Ahiliği Türk dünyasına yaymak

Anadolu’nun Türkleşmesinde, Türkçenin yaygınlaşmasında, yerleşik hayata ve şehir düzenine geçilmesinde önemli katkıları bulunan Ahilik, Türk örf ve adetlerinin İslam inancı ile bütünleşmesi sonucu ortaya çıkmış olan esnaf ve sanatkarlar birliğinin adıdır. Hoca Ahmet Yesevi’nin yolundan giden Ahi Evran tarafından 13. yüzyılda kurulmuş olan ‘Ahilik Teşkilatı’ kendi döneminde Türk toplumunun sahip olduğu öz değerleri, örf ve adetleri ile sosyo-ekonomik yapısına uygun olarak oluşturulan bir teşkilattır. Ahilik teşkilatı, bu yönüyle Türk kültürüne özgü bir kurumdur.
Ahilik cesaret, ahlak ve sanatı bir araya getirerek örgütsel yapıyı sağlamlaştıran, personeli eğitim ve yetenekli olmaya teşvik eden özellikle kırsal yerleşim birimlerinde işletmeleri ekonomik ve sosyal açıdan ayakta tutan temel dinamiklerden birisidir. Ahilik bu ilkeleri işletmeler kadar toplumsal sistem için de vazgeçilmez kabul ederek, günümüz organizasyonlarında bile uygulanması zor olan bir hiyerarşik modeli beraberinde getirmiştir. Usta, kalfa, çırak ve yamak olarak sıralanan çalışma silsilesi işyeri kurmanın ve başarılı birer iş adamı olabilmenin yolunu işaret etmektedir. Ahilik felsefesi bu bakımdan mesleki-teknik eğitimi içselleştirmiş bir yönetim anlayışı ortaya koymaktadır. Ahilik aynı zamanda mal ve hizmet üreten işletmelerde etik kuralları ön plana çıkaran ve daha iyi üretim anlayışıyla tüketiciyi korumaya çalışan bir teknik birim olma özelliği taşımaktadır. Ahi Evran ve Ahilik düşüncesinin Türk dünyası açısından da büyük anlamları vardır. Geçmişte Türkistan topraklarında yakılan meşale, Ahi Evran’ın ortaya koyduğu ilke ve prensiplerle Anadolu’nun aydınlanmasına öncülük etmiştir. Bu sebeple Kırşehir ve Ahi Evran, Türk dünyası için önemli bir merkez konumundadır.

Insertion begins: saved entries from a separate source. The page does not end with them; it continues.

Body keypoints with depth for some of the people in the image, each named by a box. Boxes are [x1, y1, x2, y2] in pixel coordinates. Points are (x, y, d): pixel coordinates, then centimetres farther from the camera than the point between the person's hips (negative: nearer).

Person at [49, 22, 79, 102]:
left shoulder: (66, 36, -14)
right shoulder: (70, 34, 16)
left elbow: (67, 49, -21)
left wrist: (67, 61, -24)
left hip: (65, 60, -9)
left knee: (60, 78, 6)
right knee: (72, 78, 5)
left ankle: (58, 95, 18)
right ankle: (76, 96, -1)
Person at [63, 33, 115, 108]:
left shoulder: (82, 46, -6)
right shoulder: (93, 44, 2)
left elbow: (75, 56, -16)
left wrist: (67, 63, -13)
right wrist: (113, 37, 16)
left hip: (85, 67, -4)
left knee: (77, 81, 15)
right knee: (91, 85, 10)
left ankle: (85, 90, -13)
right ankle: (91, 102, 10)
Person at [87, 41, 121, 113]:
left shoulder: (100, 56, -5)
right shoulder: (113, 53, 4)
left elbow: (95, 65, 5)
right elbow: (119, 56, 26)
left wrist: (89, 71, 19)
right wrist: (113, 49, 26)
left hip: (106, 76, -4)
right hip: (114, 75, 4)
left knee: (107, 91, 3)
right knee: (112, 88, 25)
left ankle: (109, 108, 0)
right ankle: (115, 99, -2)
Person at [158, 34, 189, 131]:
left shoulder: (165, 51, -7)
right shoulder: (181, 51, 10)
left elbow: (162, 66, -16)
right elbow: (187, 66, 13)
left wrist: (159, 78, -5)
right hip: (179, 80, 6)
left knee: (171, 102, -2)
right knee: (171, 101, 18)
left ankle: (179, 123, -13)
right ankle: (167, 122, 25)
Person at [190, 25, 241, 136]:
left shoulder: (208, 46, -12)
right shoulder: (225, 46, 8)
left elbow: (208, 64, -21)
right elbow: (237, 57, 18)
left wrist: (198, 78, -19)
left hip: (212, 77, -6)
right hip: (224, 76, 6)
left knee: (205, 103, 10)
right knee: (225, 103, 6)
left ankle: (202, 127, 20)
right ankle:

Ancak ülkemizde Ahiliğin bilinmediği ve bu yöndeki tanıtıcı faaliyetlerin yetersiz olduğu ortadadır. Ahiliğin merkezi olarak kabul edilen Kırşehir’de bile bu konudaki farkındalık düzeyinin hayli gerilerde olduğu ifade edilebilir. Ahilik düşüncesinin bilinilirliği üzerine yaptığımız bir araştırmada anketimize katılan işletmelerin %42’sinin Ahilik hakkında hiçbir bilgiye sahip olmadığını ve %71’inin Ahi Evran’ı hayali bir kişi olarak değerlendirdiğini tespit etmiştik. Nitekim birkaç gün önce Ahi Evran Üniversitesi’ne bağlı Ahilik Araştırma Merkezi’nin, Atatürk’ün Kırşehir’e geldiğinde uğradığı tarihi  “Hacıbey Konağı”na taşınması sırasında beraber olduğumuz Kırşehir Valisi Özdemir Çakacak, Belediye Başkanı Yaşar Bahçeci ve Üniversite Rektörü Prof. Dr. Kudret Saylam’ın da bu konudaki eksikliklere vurgu yaptığını gördük. Merkez Başkanı Kazım Ceylan ise törendeki konuşmasında Ahilik felsefesinin, sofra adabından, su içmeye, yürümeye kadar ince kurallar koyduğunu ve yapılan her işin mükemmel yapılmasını hayat felsefesi haline getirdiğini ifade etti. Bu tespitlerden hareketle öncelikle Ahilik ve ona ilişkin temel kavramları, ilke ve davranışları tanıtacak faaliyetlerin düzenlenmesi gerekmektedir. Devletin ilgili kurumlarının bu yöndeki tanıtımları uyumlaştırması ve çoğunluğu KOBİ’lerden oluşan yörelerde farkındalık düzeyinin artırılabilmesi için sivil toplum örgütlerinin teşvik edilmesi sağlanmalıdır. Son olarak belirtmek gerekir ki Ahilik düşüncesinin üniversitelerin tüm bölümlerinde seçmeli ders olarak okutulması, hayati bir proje olarak karşımızda durmaktadır.